Previous research has identified two key dimensions of thinking that influence persuasion: the amount of thinking and the valence of issue‑relevant thoughts. The authors investigated whether a meta‑cognitive factor—confidence in one’s own thoughts—also shapes persuasive outcomes. Four experimental studies were conducted to test how thought confidence affects the degree of persuasion. The results indicate that higher confidence in positive thoughts enhances persuasion, higher confidence in negative thoughts diminishes it, the attitude‑thought relationship scales with confidence, and these self‑validation effects are most pronounced during high information‑processing situations.

Abstract

Previous research in the domain of attitude change has described 2 primary dimensions of thinking that impact persuasion processes and outcomes: the extent (amount) of thinking and the direction (valence) of issue-relevant thought. The authors examined the possibility that another, more meta-cognitive aspect of thinking is also important-the degree of confidence people have in their own thoughts. Four studies test the notion that thought confidence affects the extent of persuasion.
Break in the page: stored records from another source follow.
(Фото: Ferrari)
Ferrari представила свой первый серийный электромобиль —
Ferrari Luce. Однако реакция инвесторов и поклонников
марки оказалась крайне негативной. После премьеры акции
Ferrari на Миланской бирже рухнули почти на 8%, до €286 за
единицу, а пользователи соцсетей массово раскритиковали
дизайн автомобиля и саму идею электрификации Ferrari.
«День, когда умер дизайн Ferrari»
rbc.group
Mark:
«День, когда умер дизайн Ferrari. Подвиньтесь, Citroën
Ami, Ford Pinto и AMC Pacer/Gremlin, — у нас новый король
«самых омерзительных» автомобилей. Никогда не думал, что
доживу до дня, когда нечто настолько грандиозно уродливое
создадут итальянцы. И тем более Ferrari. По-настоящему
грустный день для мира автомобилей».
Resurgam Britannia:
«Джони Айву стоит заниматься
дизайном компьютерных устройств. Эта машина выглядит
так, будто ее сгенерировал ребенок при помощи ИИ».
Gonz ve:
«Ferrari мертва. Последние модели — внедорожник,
When positive thoughts dominate in response to a message, increasing confidence in those thoughts increases persuasion, but when negative thoughts dominate, increasing confidence decreases persuasion. In addition, using self-reported and manipulated thought confidence in separate studies, the authors provide evidence that the magnitude of the attitude-thought relationship depends on the confidence people have in their thoughts. Finally, the authors also show that these self-validation effects are most likely in situations that foster high amounts of information processing activity.